Germany’s €60 Billion Hit Puts Green Shift Further Out of Reach
(Bloomberg) -- Germany was already struggling to keep up with its climate goals. Now that effort appears to be even further out of reach after a court ruling this week.
Judges at the constitutional court in Karlsruhe struck down €60 billion ($65 billion) in off-budget funding for clean energy and industrial projects. Government officials fear that similar financing vehicles — perhaps as much as €770 billion — may also need to be changed.
The ruling was yet another blow to attempts to decarbonize Europe’s largest economy, and it raises questions about what policymakers do next. Germany was forced to use more fossil fuels to tame soaring energy prices during last year’s region-wide crisis. The government has already acknowledged it’s lagging in its goal to curb emissions by two-thirds from 1990 levels by the end of the decade.
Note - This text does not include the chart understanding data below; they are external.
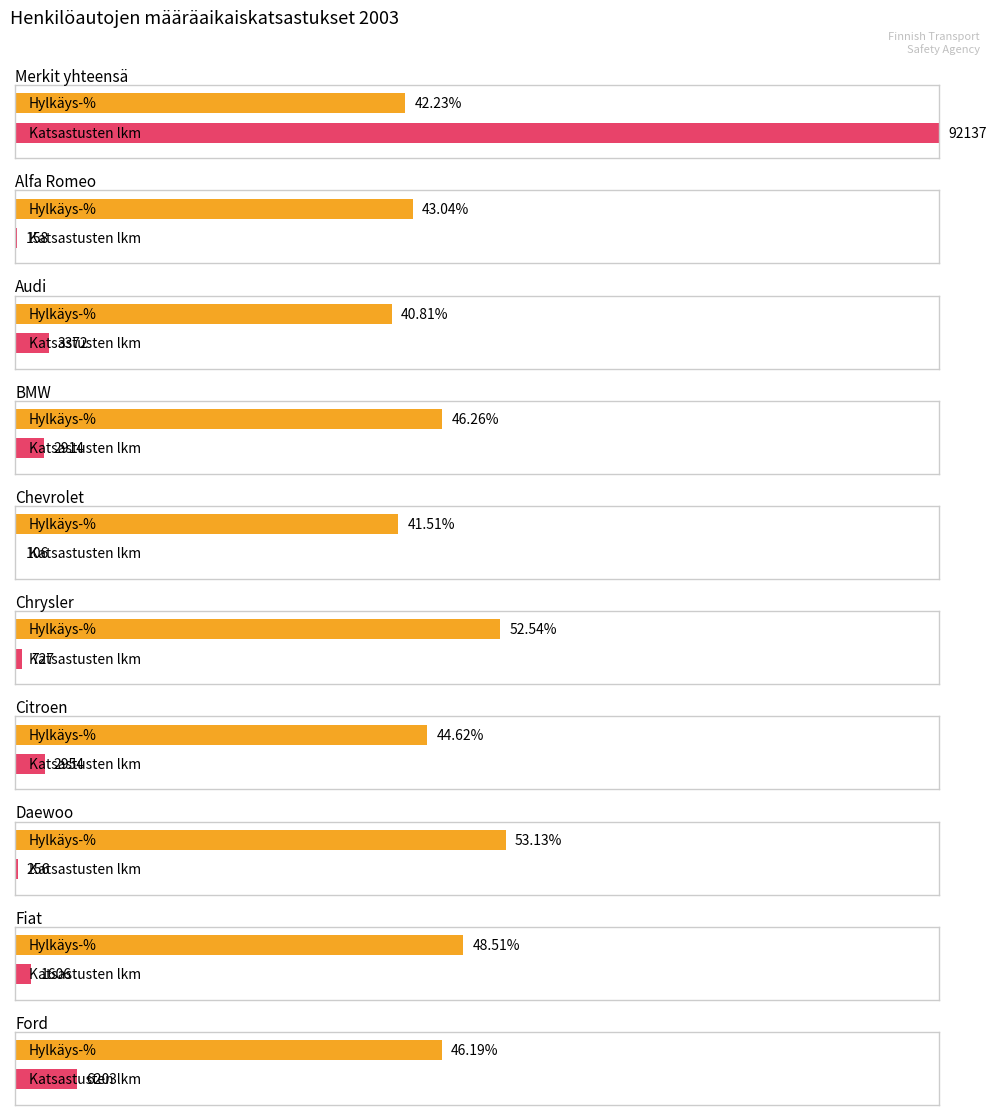

What is the label of the 10th bar from the left?

Ford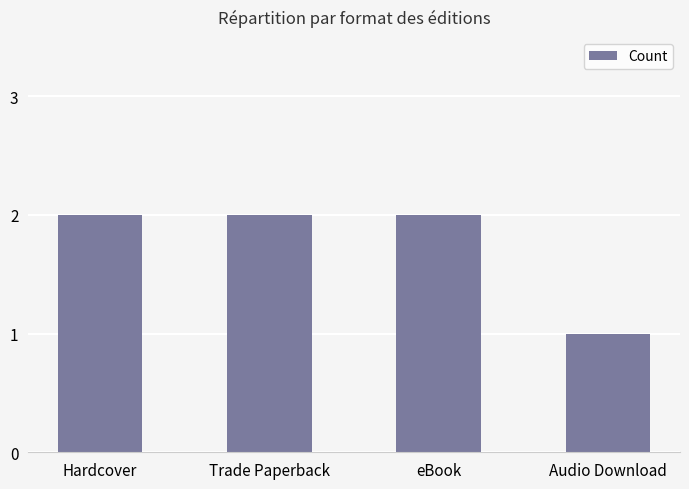

The value at Trade Paperback is 2. True or false?

True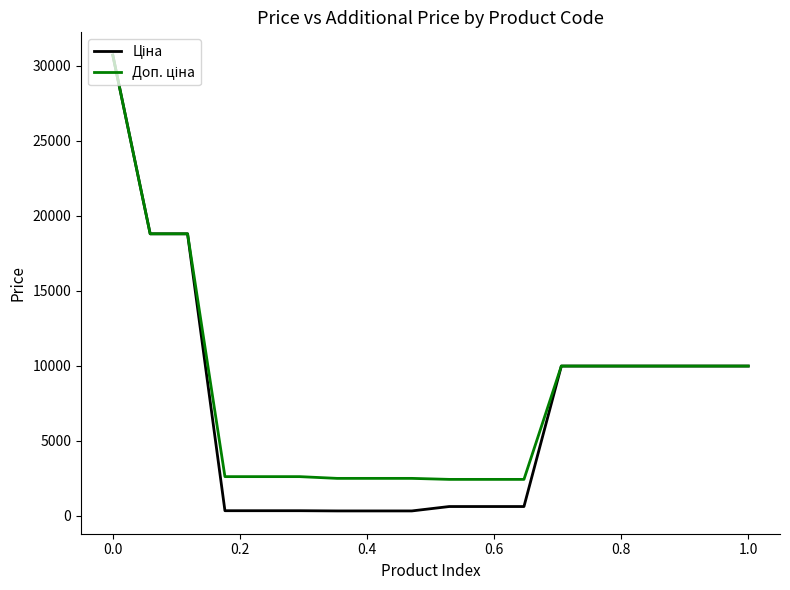

Does the chart display data point markers on the line(s)?

No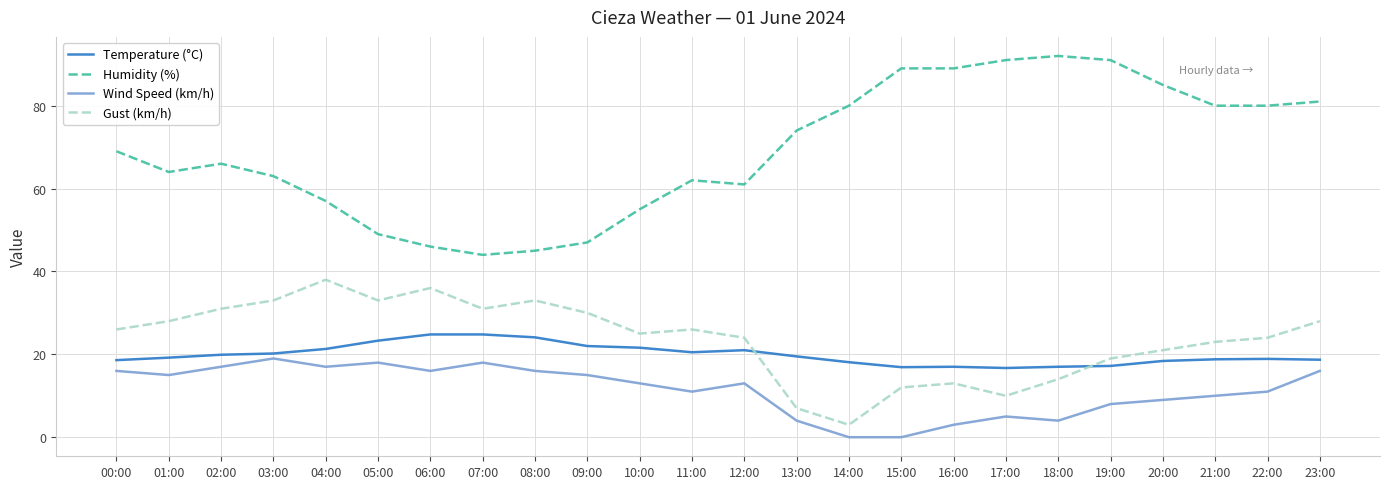

At which category is the sum across all series the highest?

23:00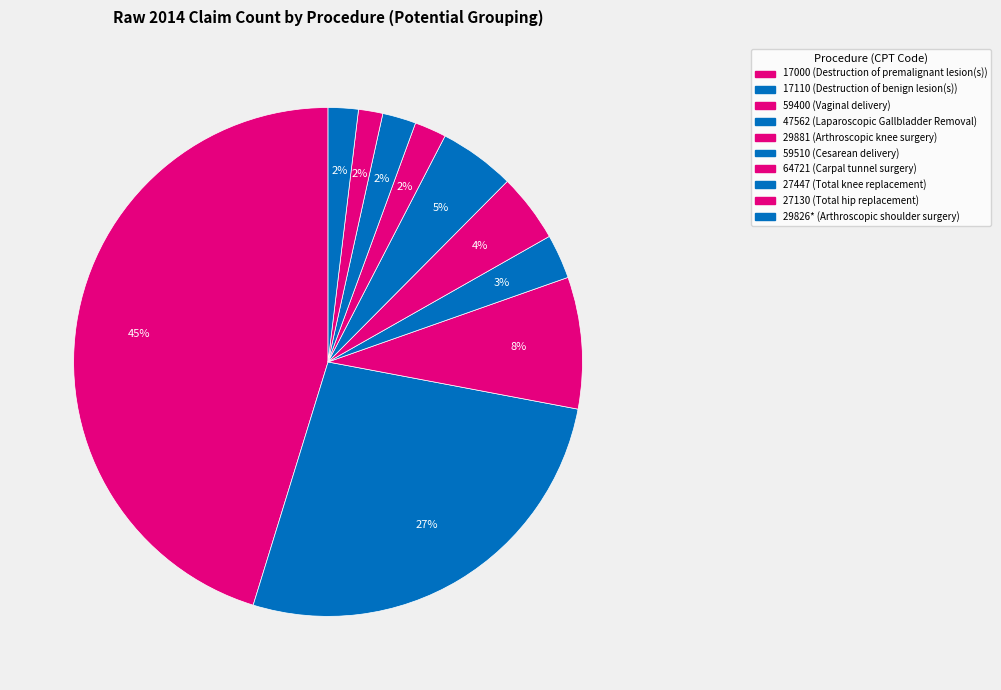

The 59400 (Vaginal delivery) slice represents 8% of the pie. True or false?

True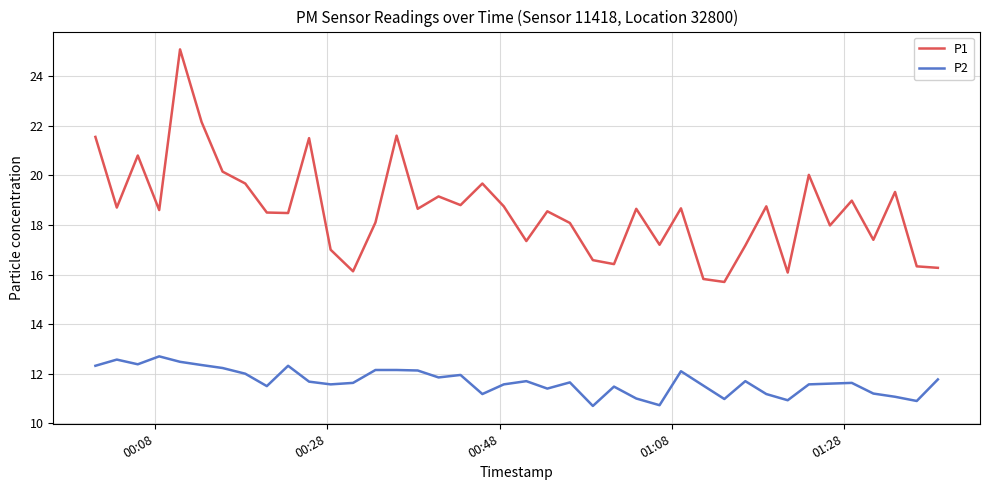

Which series has the largest total across all categories?

P1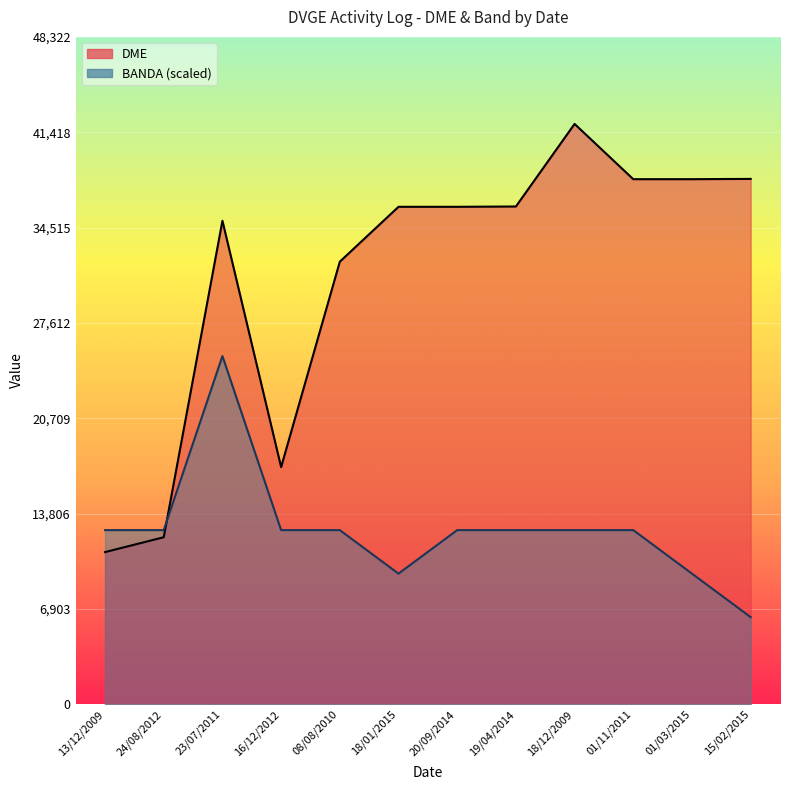

How many intersections are there between BANDA (scaled) and DME?

1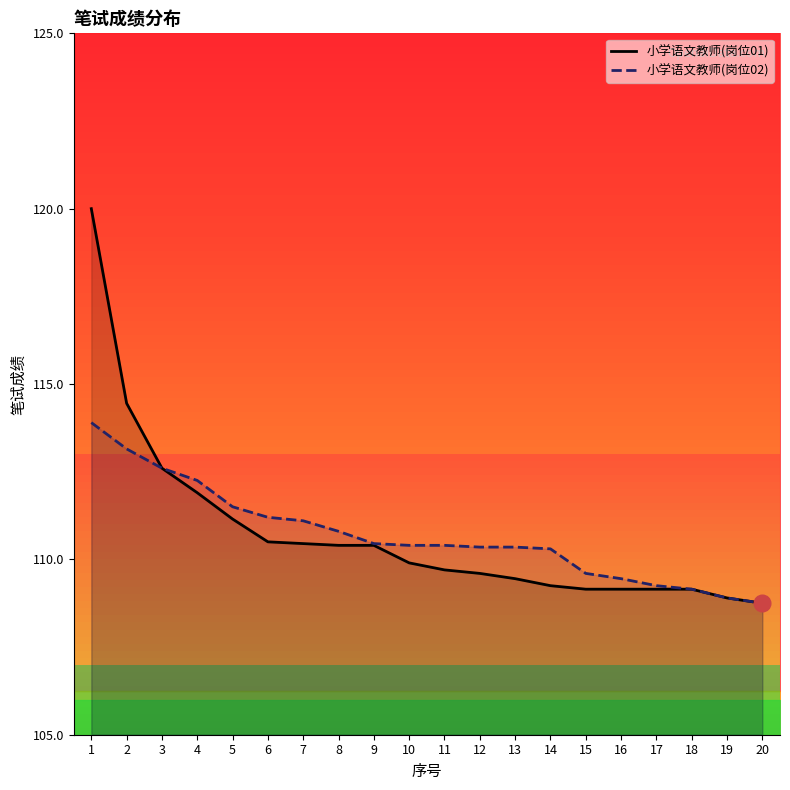

What is the value of the 小学语文教师(岗位02) point at the 5th from the left?

111.5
Germany’s transport and energy emissions are on the rise, the expansion of hydrogen and other renewable infrastructure is too slow, and nearly every effort at far-reaching climate policy this year has fallen prey to economic concerns or voter frustrations.
Finance Minister Christian Lindner said Thursday that the ruling marks a “turning point” for finance policy, forcing government to set stricter priorities when allocating spending. The ruling coalition is working on a revised financing plan for its Climate and Transformation Fund, he said.
Electric Vehicles, Hydrogen
Depending on which initiatives come under threat, the budgetary reshuffling could affect the rollout of charging stations for electric vehicles or the expansion of hydrogen infrastructure.
Potential adjustments “would likely focus on borrowing for and spending on energy transition plans,” Berenberg economist Salomon Fiedler said after the verdict was announced Wednesday.
Economy Minister Robert Habeck pledged soon after the ruling that “all promised commitments will be honored and new commitments can only be made once the new economic plan has been drawn up.” A partial ban on fossil-fuel heating systems that kicks in next year, for instance, is set to proceed.
Still, industry representatives were alarmed by the possible consequences of the verdict, which some worry could lead to the reintroduction of a levy to support the expansion of renewables, or affect power price subsidies.
“Politicians must now ensure the financing of important energy and climate policy projects as quickly as possible,” said Peter Adrian, head of the Association of German Chambers of Industry and Commerce. “More investments are the order of the day.”
The funding hit also comes at a crucial time in international climate diplomacy. Habeck is due to travel to the United Nations’ COP28 summit in Dubai next month to lay out his country’s plan to phase out coal and persuade big emitters like China to do the same.
Germany is in a particularly contentious position as Europe’s largest polluter, and due to the vulnerability it demonstrated during last year’s crisis. Its heavy reliance on foreign fossil fuels underscores why such large green funding programs are needed.
The verdict “has made the world even a bit more complicated,” Foreign Minister Annalena Baerbock said Wednesday, during a briefing in which she was due to outline what Germany will push for at COP28. “But it is clear that in the fight against the climate crisis we will need these funds.”